Now in 2004, after talking with CSA observers around the
country, I see strong potential for a third wave of CSA development,
a wave that could not only triple or quadruple the number
of CSAs over the next few years, but also raise in importance
the role these farms play in their communities.
Motivating forces
Allan Balliett has followed the CSA movement since its beginnings
and is himself a biodynamic farmer at Fresh and Local CSA
in Shepherdstown, W.V. From the outset, he said, he has heard
consumers voice concerns over food safety and quality as primary
reasons for joining a CSA.
Susan Witt of the Schumacher Society said another motivating
factor behind the growth of CSA has been awareness about the
problems of the global economy. "By now the dominance
of the mega-corporations has become so obvious that many people
recognize the danger, and the need to create something safe,
local, and sustainable. CSA does that. It isn’t easy,
but it works."
Meanwhile, food safety and security issues appear to be growing
in scale and scope. The arrival of mad cow disease to this
country is heightening concerns. When coupled with awareness
of global climate changes and the onslaught of dubious fertilizers,
pesticides, and genetic engineering into the food chain, many
people are beginning to regard CSA as homeland security of
the most fundamental kind.
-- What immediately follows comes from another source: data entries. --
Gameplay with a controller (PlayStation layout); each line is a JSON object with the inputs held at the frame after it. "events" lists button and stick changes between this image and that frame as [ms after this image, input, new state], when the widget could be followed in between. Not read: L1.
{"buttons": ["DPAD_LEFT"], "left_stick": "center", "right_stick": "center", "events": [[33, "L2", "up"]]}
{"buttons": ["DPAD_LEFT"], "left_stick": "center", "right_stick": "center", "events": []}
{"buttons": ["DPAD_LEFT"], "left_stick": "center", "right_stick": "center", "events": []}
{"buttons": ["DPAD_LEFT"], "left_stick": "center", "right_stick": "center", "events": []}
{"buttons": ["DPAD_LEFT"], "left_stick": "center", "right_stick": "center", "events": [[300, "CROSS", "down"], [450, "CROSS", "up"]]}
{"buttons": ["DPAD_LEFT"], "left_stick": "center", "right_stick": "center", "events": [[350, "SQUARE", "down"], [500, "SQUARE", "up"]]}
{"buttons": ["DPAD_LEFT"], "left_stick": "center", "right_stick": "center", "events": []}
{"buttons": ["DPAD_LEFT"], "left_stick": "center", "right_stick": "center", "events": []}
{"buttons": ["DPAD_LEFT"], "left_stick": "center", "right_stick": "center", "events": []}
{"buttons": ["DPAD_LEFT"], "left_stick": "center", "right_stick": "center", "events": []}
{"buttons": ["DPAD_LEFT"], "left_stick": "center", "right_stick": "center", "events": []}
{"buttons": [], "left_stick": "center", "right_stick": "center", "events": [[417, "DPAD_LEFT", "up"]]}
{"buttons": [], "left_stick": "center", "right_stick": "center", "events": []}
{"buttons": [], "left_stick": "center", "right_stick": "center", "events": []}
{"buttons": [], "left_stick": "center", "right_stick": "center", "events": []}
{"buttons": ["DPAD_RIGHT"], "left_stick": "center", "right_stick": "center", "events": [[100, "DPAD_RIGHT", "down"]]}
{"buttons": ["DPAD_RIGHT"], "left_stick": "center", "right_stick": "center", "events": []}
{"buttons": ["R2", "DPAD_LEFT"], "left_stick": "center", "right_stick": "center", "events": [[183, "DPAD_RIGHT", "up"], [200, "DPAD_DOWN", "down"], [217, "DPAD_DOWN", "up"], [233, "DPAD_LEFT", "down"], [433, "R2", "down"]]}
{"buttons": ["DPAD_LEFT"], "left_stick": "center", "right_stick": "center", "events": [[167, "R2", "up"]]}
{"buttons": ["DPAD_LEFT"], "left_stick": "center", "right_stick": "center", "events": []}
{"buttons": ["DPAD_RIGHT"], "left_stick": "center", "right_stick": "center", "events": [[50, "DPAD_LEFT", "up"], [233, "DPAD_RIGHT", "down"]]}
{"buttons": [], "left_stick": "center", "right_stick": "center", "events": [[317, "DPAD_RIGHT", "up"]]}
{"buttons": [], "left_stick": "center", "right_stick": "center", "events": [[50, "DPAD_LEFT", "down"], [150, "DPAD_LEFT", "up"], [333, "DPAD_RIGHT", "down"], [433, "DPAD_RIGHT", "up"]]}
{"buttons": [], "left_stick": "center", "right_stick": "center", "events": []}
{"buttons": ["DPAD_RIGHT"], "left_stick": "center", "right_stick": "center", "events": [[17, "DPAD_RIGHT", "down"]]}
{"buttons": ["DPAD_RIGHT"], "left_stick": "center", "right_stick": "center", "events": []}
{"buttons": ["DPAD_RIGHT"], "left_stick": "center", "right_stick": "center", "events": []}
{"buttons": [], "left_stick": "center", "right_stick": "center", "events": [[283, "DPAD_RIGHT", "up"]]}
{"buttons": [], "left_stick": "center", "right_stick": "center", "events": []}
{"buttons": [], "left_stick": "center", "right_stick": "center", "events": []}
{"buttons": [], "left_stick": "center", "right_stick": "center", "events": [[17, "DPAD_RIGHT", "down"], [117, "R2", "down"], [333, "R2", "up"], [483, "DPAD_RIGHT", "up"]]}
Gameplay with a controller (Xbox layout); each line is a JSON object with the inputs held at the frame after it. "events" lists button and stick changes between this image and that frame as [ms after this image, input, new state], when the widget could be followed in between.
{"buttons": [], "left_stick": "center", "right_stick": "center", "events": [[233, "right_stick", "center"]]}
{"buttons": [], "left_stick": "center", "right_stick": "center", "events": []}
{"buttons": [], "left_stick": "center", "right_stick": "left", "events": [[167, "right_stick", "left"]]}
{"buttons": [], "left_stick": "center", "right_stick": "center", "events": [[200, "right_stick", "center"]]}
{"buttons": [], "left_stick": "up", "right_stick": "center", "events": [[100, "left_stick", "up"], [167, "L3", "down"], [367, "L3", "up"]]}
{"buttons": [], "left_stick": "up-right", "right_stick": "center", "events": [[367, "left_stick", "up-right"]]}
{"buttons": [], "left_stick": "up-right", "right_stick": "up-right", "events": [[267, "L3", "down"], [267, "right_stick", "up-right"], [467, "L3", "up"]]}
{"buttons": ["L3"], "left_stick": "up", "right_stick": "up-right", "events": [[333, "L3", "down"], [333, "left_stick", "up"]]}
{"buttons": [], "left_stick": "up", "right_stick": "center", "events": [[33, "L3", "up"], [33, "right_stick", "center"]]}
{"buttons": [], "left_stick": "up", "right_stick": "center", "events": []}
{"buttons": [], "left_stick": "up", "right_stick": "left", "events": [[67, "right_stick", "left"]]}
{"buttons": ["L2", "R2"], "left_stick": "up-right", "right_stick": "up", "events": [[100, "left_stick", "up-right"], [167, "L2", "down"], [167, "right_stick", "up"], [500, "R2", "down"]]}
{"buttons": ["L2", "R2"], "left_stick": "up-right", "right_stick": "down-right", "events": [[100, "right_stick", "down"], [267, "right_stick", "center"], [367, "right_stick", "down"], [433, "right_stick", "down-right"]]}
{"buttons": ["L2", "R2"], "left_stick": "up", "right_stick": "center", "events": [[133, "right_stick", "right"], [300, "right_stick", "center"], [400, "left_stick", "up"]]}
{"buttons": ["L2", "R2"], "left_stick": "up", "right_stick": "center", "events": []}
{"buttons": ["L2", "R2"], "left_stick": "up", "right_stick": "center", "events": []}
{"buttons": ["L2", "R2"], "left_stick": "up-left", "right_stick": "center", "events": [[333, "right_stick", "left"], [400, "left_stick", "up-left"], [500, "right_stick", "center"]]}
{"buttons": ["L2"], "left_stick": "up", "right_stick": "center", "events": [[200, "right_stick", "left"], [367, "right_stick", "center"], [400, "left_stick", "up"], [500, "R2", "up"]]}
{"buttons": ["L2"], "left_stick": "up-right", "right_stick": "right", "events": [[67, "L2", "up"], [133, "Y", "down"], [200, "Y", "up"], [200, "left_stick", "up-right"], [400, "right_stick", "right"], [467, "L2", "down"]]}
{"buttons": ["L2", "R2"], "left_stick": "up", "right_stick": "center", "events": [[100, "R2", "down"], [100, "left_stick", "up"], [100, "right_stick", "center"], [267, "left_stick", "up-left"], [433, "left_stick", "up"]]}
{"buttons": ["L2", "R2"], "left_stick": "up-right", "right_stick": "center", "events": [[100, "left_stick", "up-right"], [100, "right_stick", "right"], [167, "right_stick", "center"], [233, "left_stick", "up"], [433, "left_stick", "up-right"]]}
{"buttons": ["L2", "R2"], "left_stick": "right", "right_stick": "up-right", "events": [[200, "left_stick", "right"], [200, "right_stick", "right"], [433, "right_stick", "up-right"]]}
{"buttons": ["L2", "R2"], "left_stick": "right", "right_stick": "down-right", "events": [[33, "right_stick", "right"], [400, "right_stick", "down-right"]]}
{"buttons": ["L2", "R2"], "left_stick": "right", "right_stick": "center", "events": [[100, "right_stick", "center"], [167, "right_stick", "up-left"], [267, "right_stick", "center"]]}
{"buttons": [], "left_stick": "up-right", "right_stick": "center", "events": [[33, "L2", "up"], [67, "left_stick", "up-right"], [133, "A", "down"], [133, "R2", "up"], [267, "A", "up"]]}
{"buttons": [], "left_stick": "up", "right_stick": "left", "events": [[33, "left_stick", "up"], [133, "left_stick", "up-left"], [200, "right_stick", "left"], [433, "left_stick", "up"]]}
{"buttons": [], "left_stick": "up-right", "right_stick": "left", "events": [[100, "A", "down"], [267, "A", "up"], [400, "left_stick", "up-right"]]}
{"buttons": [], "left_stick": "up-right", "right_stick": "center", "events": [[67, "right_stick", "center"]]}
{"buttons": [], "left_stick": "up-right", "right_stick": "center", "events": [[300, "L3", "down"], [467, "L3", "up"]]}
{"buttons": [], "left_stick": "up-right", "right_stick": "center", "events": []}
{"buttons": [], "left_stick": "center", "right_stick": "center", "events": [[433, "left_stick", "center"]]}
These linked concerns bid strong
to propel another surge of CSA growth.
Whether safety concerns act as a motivating engine or not,
the basic common sense of CSA will continue to earn community
farms a welcome place in a growing number of U.S. (and global)
cities, suburbs, and towns.
Jim Sluyter, co-editor of The Community Farm newsletter,
is enthusiastic about the future. "The Time magazine
article that was published in October 2003 (1) is having a
huge impact on CSA," he said. "The fact that a large-circulation
newsmagazine found CSA worthy of a story is a milestone; a
new threshold. It puts CSA in the big time.
"It seems as if there is another level of CSA development
taking place, not just in the U.S. but also internationally,"
Sluyter said. "There is a lot happening. Australia is
starting up a network of CSAs, we understand, and also Hungry,
India, Hong Kong, Holland, and especially England, where the
Soil Association is strongly promoting CSA."
CSAs are also developing in Brazil, Argentina, Venezuela,
France, Denmark and Germany. In Japan, CSA is well developed—tteikei
[partnerships with local farmers through annual subscriptions]
is a mature movement, reportedly with millions of members.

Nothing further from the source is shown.